In this chapter, we will discuss the meaning and concept of strategic human resource management (SHRM). Various models and schools of thought in the area of SHRM are presented. The nature and characteristics of SHRM are also discussed. The chapter also sketches a picture of the emerging human resource (HR) scenario and the changes taking place in the field of human resource management (HRM). The different types of HR roles are also discussed. In the end, the challenges facing new age HR departments are highlighted.
Learning Objectives
To develop an understanding of the basic concept of SHRM and its different models and schools of thought
To gain insights into the changes taking place in the field of HRM and the consequent changes in the roles and responsibilities of HR managers
To understand the challenges that HR departments and HR managers have to face in this changing scenario
OPENING STORY
General Electric's Journey to ‘Imagination at Work’
John F. Welch, Jr., the iconic leader of General Electric (GE), gave new directions to the company when he took over as chairman and chief executive officer (CEO) in 1981. Welch embarked on an imposing challenge: building a revitalized ‘human engine’ to animate GE's formidable ‘business engine’.
At that time, GE was already one of the world's largest corporations built around 14 distinct businesses—including aircraft engines, medical systems, engineering plastics, major appliances, NBC television, and financial services. Soon after he became CEO, Welch articulated GE's now-famous strategy of ‘number one or number two globally’.
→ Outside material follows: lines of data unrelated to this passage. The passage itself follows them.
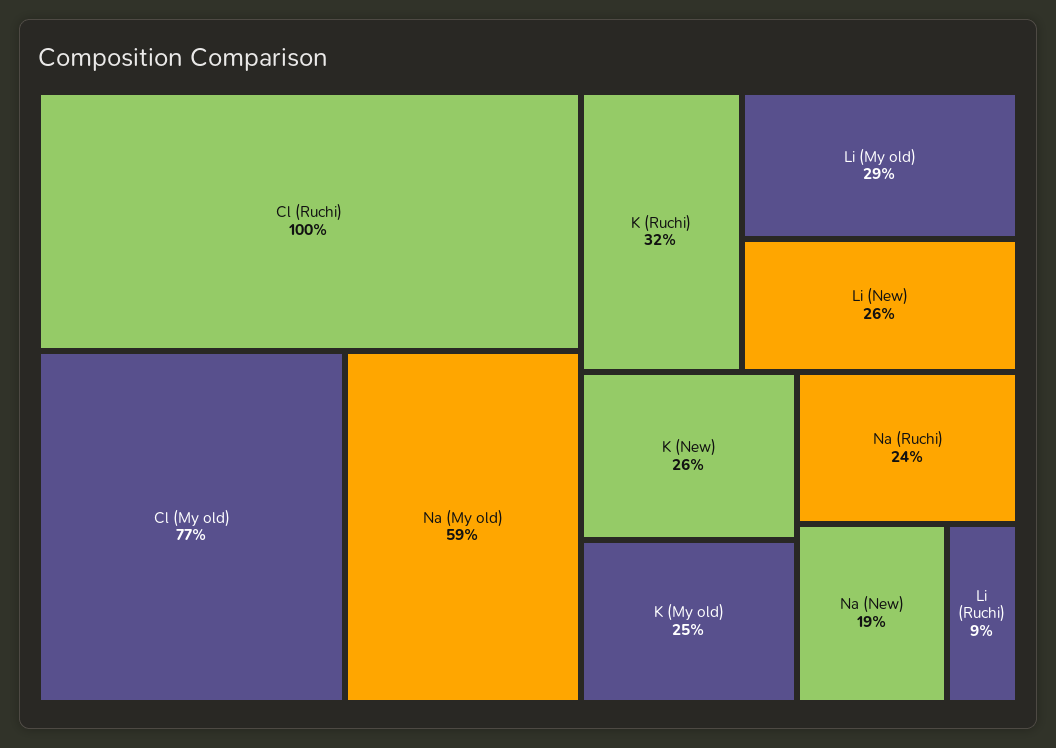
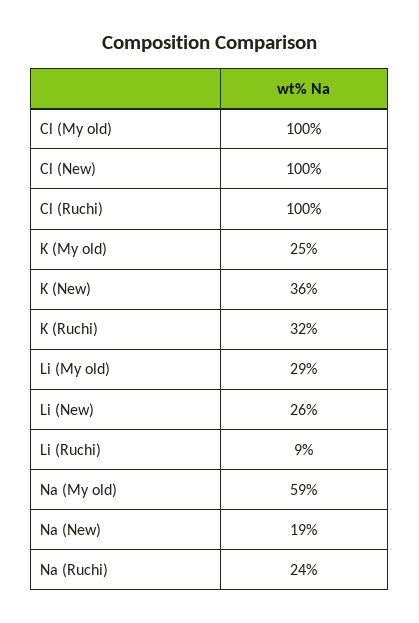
  {
    "Cl (Ruchi)": 100,
-   "Cl (My old)": 77,
+   "Cl (My old)": 100,
    "Na (My old)": 59,
    "K (Ruchi)": 32,
    "Li (My old)": 29,
    "Li (New)": 26,
-   "K (New)": 26,
+   "K (New)": 36,
    "K (My old)": 25,
    "Na (Ruchi)": 24,
    "Na (New)": 19,
-   "Li (Ruchi)": 9
+   "Li (Ruchi)": 9,
+   "Cl (New)": 100
  }

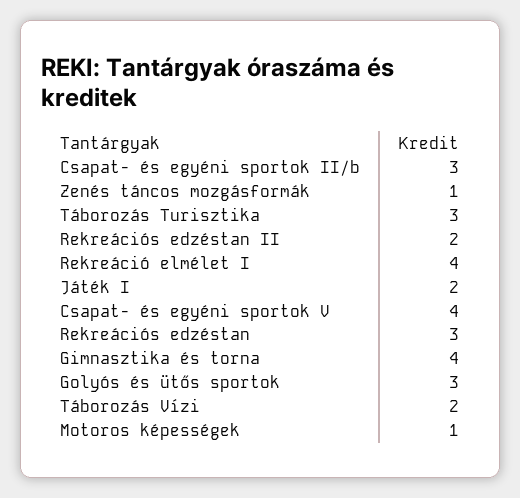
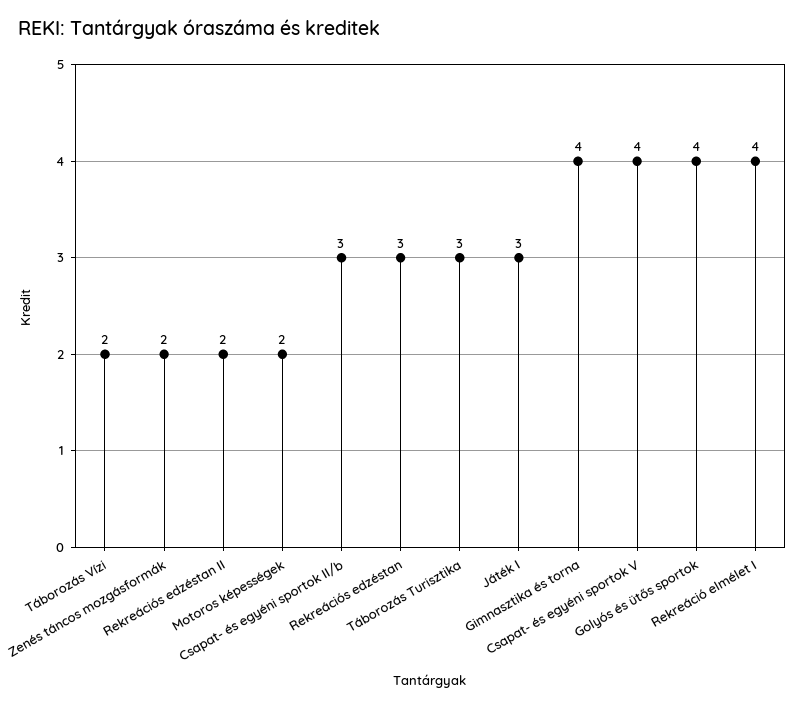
  {
    "Csapat- és egyéni sportok II/b": 3,
-   "Zenés táncos mozgásformák": 1,
+   "Zenés táncos mozgásformák": 2,
    "Táborozás Turisztika": 3,
    "Rekreációs edzéstan II": 2,
    "Rekreáció elmélet I": 4,
-   "Játék I": 2,
+   "Játék I": 3,
    "Csapat- és egyéni sportok V": 4,
    "Rekreációs edzéstan": 3,
    "Gimnasztika és torna": 4,
-   "Golyós és ütős sportok": 3,
+   "Golyós és ütős sportok": 4,
    "Táborozás Vízi": 2,
-   "Motoros képességek": 1
+   "Motoros képességek": 2
  }

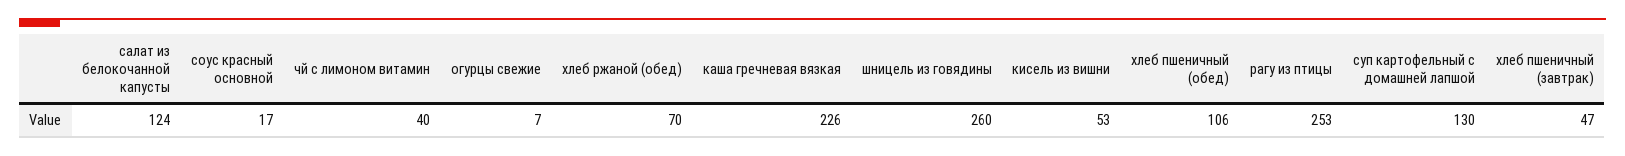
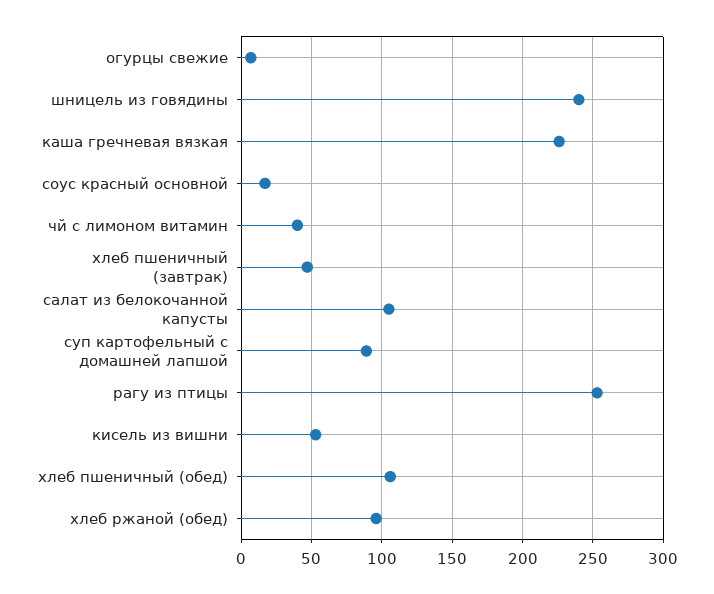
  {
-   "салат из белокочанной капусты": 124,
+   "салат из белокочанной капусты": 105,
    "соус красный основной": 17,
    "чй с лимоном витамин": 40,
    "огурцы свежие": 7,
-   "хлеб ржаной (обед)": 70,
+   "хлеб ржаной (обед)": 95,
    "каша гречневая вязкая": 226,
-   "шницель из говядины": 260,
+   "шницель из говядины": 240,
    "кисель из вишни": 53,
    "хлеб пшеничный (обед)": 106,
    "рагу из птицы": 253,
-   "суп картофельный с домашней лапшой": 130,
+   "суп картофельный с домашней лапшой": 90,
    "хлеб пшеничный (завтрак)": 47
  }

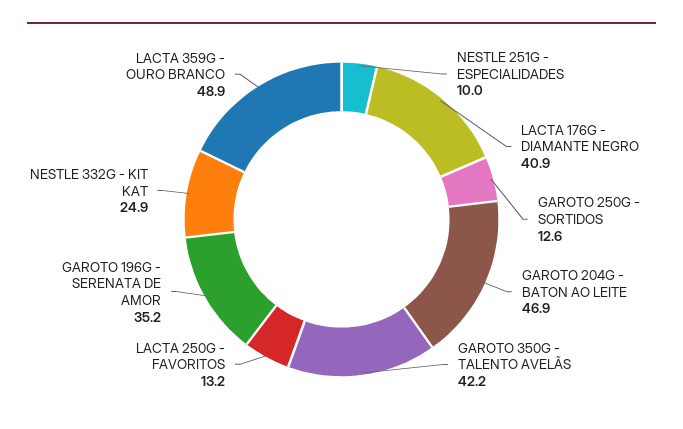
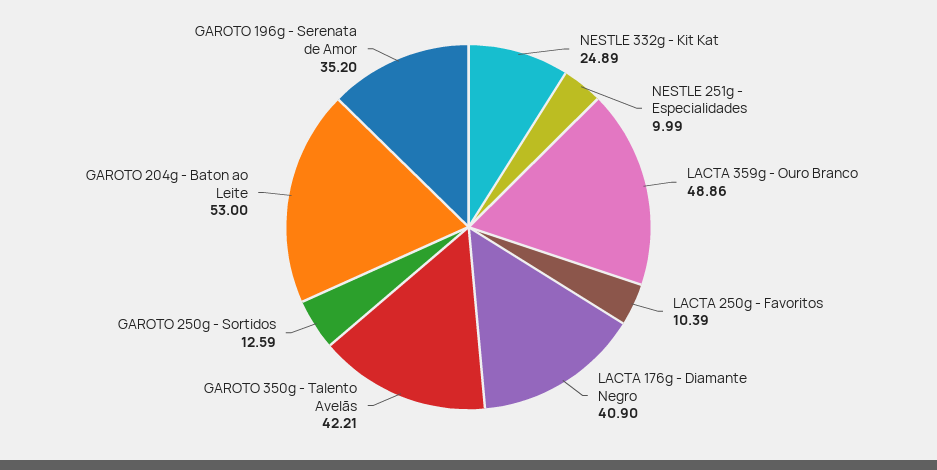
  {
    "NESTLE 251G - ESPECIALIDADES": 9.99,
    "LACTA 176G - DIAMANTE NEGRO": 40.9,
    "GAROTO 250G - SORTIDOS": 12.59,
-   "GAROTO 204G - BATON AO LEITE": 46.9,
+   "GAROTO 204G - BATON AO LEITE": 53,
    "GAROTO 350G - TALENTO AVELÃS": 42.21,
-   "LACTA 250G - FAVORITOS": 13.2,
+   "LACTA 250G - FAVORITOS": 10.39,
    "GAROTO 196G - SERENATA DE AMOR": 35.2,
    "NESTLE 332G - KIT KAT": 24.89,
    "LACTA 359G - OURO BRANCO": 48.86
  }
His programme had two central objectives. First, he championed a company-wide drive to identify and eliminate unproductive work in order to energize GE's employees. He developed procedures to speed up decision cycles, move information through the organization, provide quick and effective feedback, and evaluate and reward managers on qualities such as openness, candour, and self-confidence to create a lean and efficient organization. Second, and perhaps of even greater significance, Welch was instrumental in leading a transformation of attitudes at GE—to release ‘emotional energy’ at all levels of the organization and encourage creativity and feelings of ownership and self-worth.